One little Web site about a batty lawsuit became the tech news hit of the year. And Internet research can help clear the next legal minefield too.
Open legal research isn't a phrase in law dictionaries. Law firms normally are secretive and keep everything very hush-hush. What we've been doing at Groklaw is pioneering work, what Open Source Risk Management's Daniel Egger called “a new kind of collaborative, real-time, you-can't-get-away-from-us legal resource”. The Internet makes it possible.
Like a lot of ideas that turn out really to work, it was supposed to be something else but morphed. When I started, it was only me, one geeky paralegal who didn't like what The SCO Group was trying to do to Linux and decided to help. SCO seemed to be pursuing a strategy of delaying any test of its claims in court, while at the same time maximizing fear, uncertainty and doubt about Linux. A lot of my early work was finding evidence to rebut SCO's public statements—anti-FUD, if you will. I also did detailed research that I hoped would be helpful and interesting.
Readers started to show up, first a trickle, then a flood. Groklaw today has more than 4,500 members and a readership in the millions. Some of the volunteers knew things I didn't, especially about the code issues, but they didn't realize what they knew was useful legally. I decided to show them how to do legal research and how to identify useful evidence, so I posted legal research guides and links to sites and explained terminology, such as “promissory estoppel” or “slander of title”, by quoting from lawyers and judges and providing links to more information.

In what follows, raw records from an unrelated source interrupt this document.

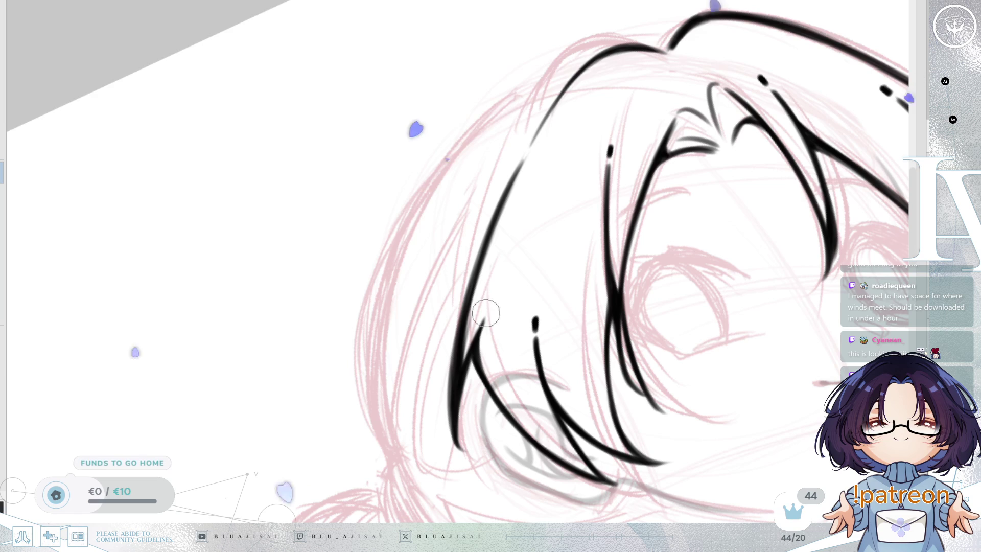
{"action": "mouse_move", "coordinate": [491, 307]}
{"action": "left_mouse_down"}
{"action": "mouse_move", "coordinate": [783, 256]}
{"action": "mouse_move", "coordinate": [725, 306]}
{"action": "mouse_move", "coordinate": [701, 236]}
{"action": "mouse_move", "coordinate": [742, 244]}
{"action": "mouse_move", "coordinate": [731, 240]}
{"action": "mouse_move", "coordinate": [763, 235]}
{"action": "left_mouse_up"}
{"action": "scroll", "coordinate": [630, 253], "scroll_direction": "up", "scroll_amount": 1}
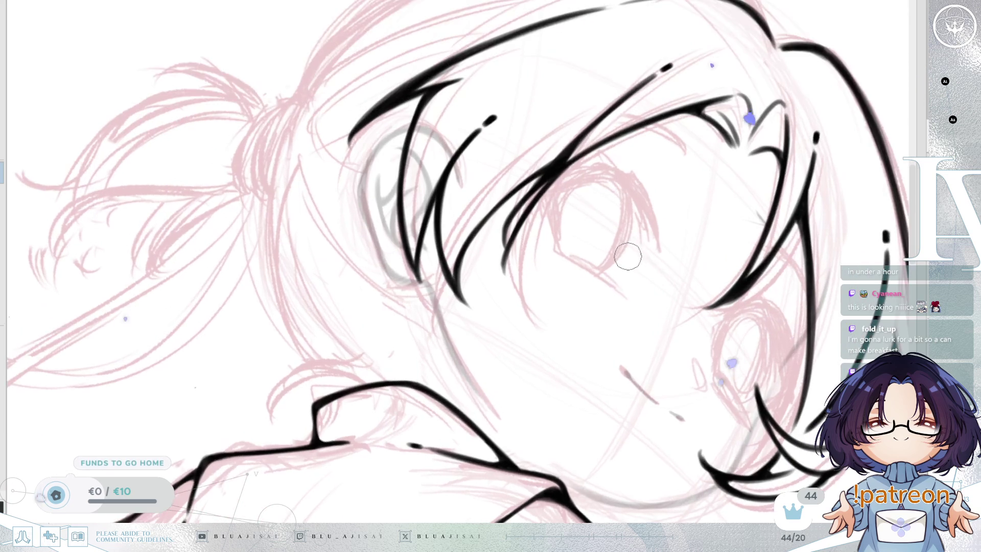
{"action": "key", "text": "h"}
{"action": "scroll", "coordinate": [613, 241], "scroll_direction": "up", "scroll_amount": 3}
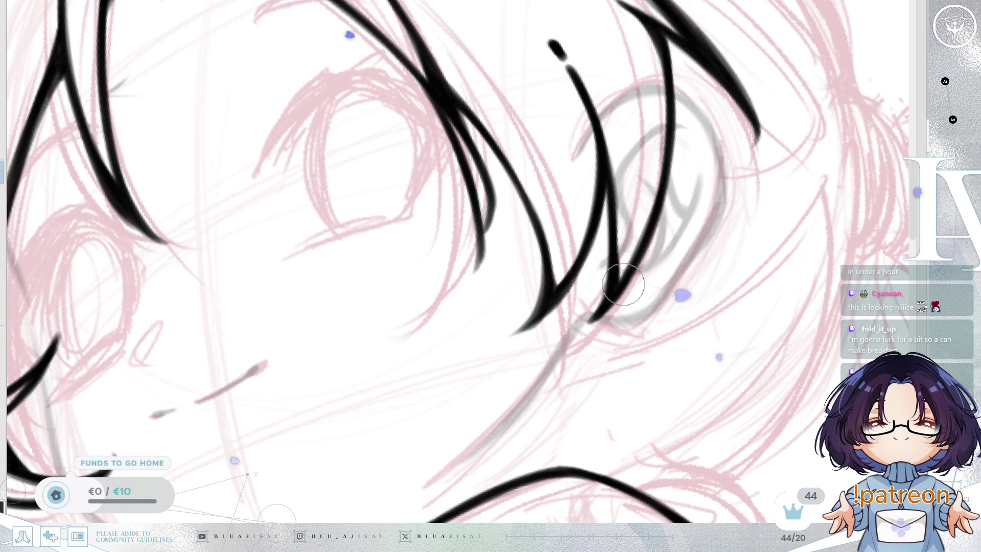
{"action": "scroll", "coordinate": [604, 312], "scroll_direction": "down", "scroll_amount": 8}
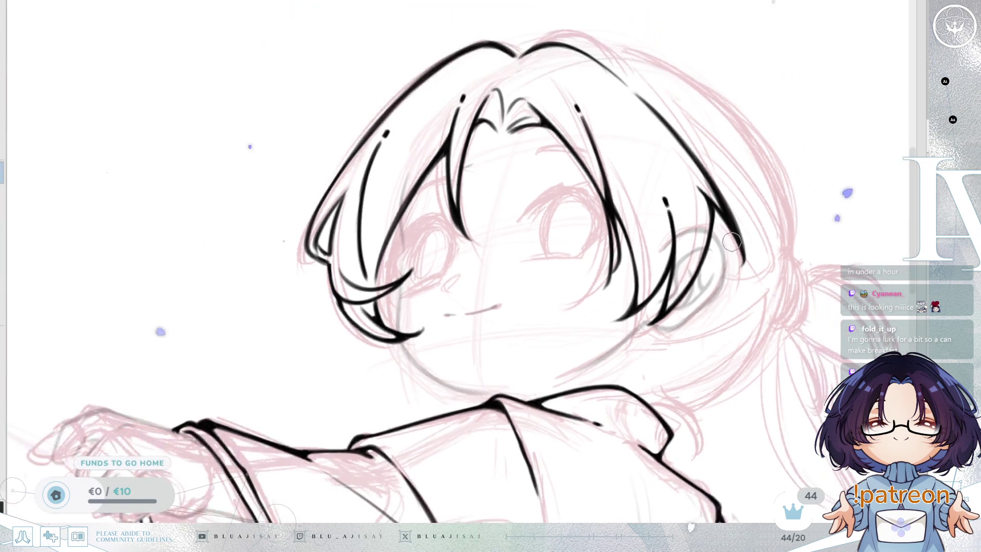
{"action": "left_click_drag", "start_coordinate": [731, 240], "coordinate": [564, 186]}
{"action": "scroll", "coordinate": [564, 185], "scroll_direction": "up", "scroll_amount": 2}
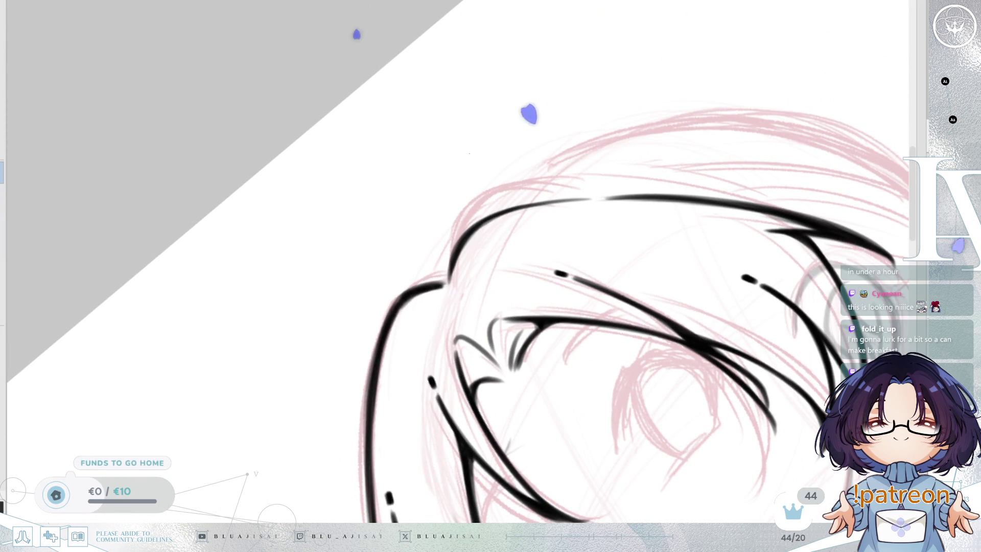
{"action": "left_click_drag", "start_coordinate": [577, 246], "coordinate": [670, 184]}
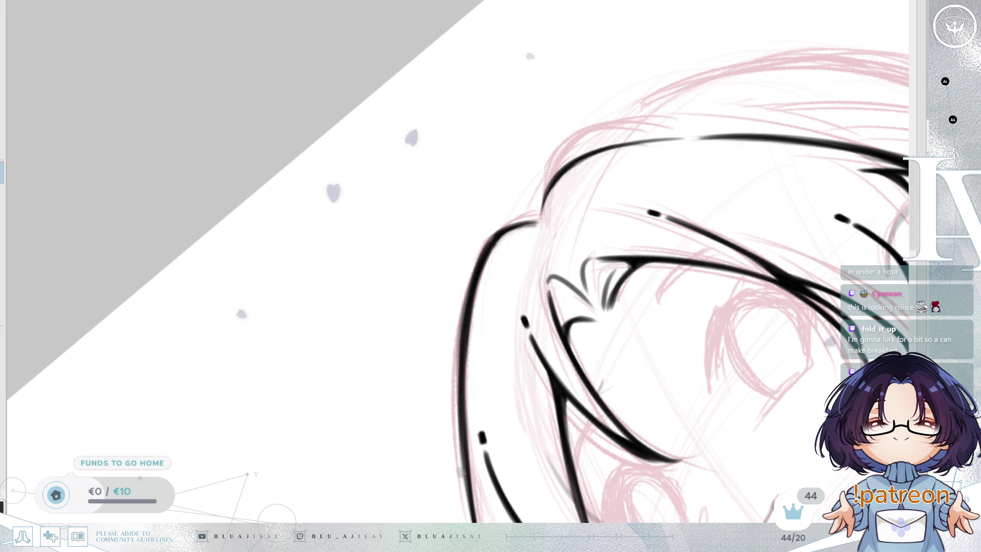
{"action": "left_click_drag", "start_coordinate": [532, 225], "coordinate": [536, 230]}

Groklaw's readers include direct witnesses to or even central participants in events described in court filings and public statements. When SCOForum happened and the debate began on what the code was, I simply wrote to Dennis Ritchie and asked him. When SCO claimed to own C++, I wrote to its author, Dr Bjarne Stroustrup, and he denied it publicly. When they claimed the ABI files, Warrren Toomey from the UNIX Heritage Society wrote a rebuttal article. The experts are alive and able to testify.
My volunteer Webmaster, Peter Roozemaal, switched Groklaw to Geeklog software and wrote some needed features to facilitate collaborative work. We have groups for different projects. I invite some to take on more responsibilities. “Dr Stupid”, for example, is my primary lieutenant now on all code articles.
One group tracks court postings of legal documents. Others go to the courthouse for paper-only exhibits, while another group OCRs, another proofreads and others research. Another group works on the quotation database, under Leif Jensen. Still another group transcribes press conferences and other events. IBM cited the group's Groklaw work in support of a motion it later won.
Attorneys, including Eben Moglen, Dan Ravicher, Mark Webbink, Dennis Karjala, Webster Knight, Lewis Mettler, Anupam Chander and others have helped with articles, interviews and behind-the-scenes news.
To offer one example of group research and interacting with living experts, one group of more than a dozen, led by Alex Roston, collected evidence showing that an important contributor to the Linux kernel was Tigran Aivazian, at the time an “old SCO” employee. He worked on some of the high-end functionality issues involved in the IBM case. Aivazian not only reviewed the draft of the Groklaw article, he went on the record that his contributions were with the knowledge and permission of his supervisor, explaining in writing that he “requested permission from Wendy (Development Director) before the release under GPL and she confirmed that SCO has no claims to this work whatsoever and has no objections to its release under GPL”.
Another group led by Frank Sorenson did an article on Linux ABI files, which in my opinion undercut SCO's ability to sue end users successfully. It was a research volunteer, Rand McNatt, who discovered that Novell was registering UNIX copyrights, a story Groklaw broke.
The whole SCO drama is really a “shot across the bow” for GNU/Linux, I believe, and I am sure more nothing-to-lose companies will launch suits against free/open-source code. I'm already looking beyond SCO in my research for OSRM and Groklaw.
We have begun a new project, the Unix History Timeline Project. OSRM is donating a portion of my time to it. This is a comprehensive oral history and documentation project covering the important events in the licensing and ownership history of UNIX. More than 30 other flavors of proprietary UNIX, other than AT&T's, are available. This is a call for anyone who wishes to send me whatever you think might be relevant.
We are determined to find and clear any potential minefields, if they exist. Within 48 hours of first announcing the project, we had more than 400 volunteers, including most of the published historians of UNIX and many of the people who actually contributed to UNIX in the first place. One wrote that I am now “the maintainer of the Linux anti-lawsuit kernel”. That's a good description of what our project is all about. It's a nice compliment as well.
I also have asked Dan Ravicher of the Public Patent Foundation to cover patents for Groklaw in the future. Our method obviously is well suited to finding prior art. If other attorneys wish to contribute to Groklaw, please contact me.
People are hungry to understand legal news, and they want to help. I believe open legal research works and that there will be many more projects like ours in the future. Groklaw is the proof of concept.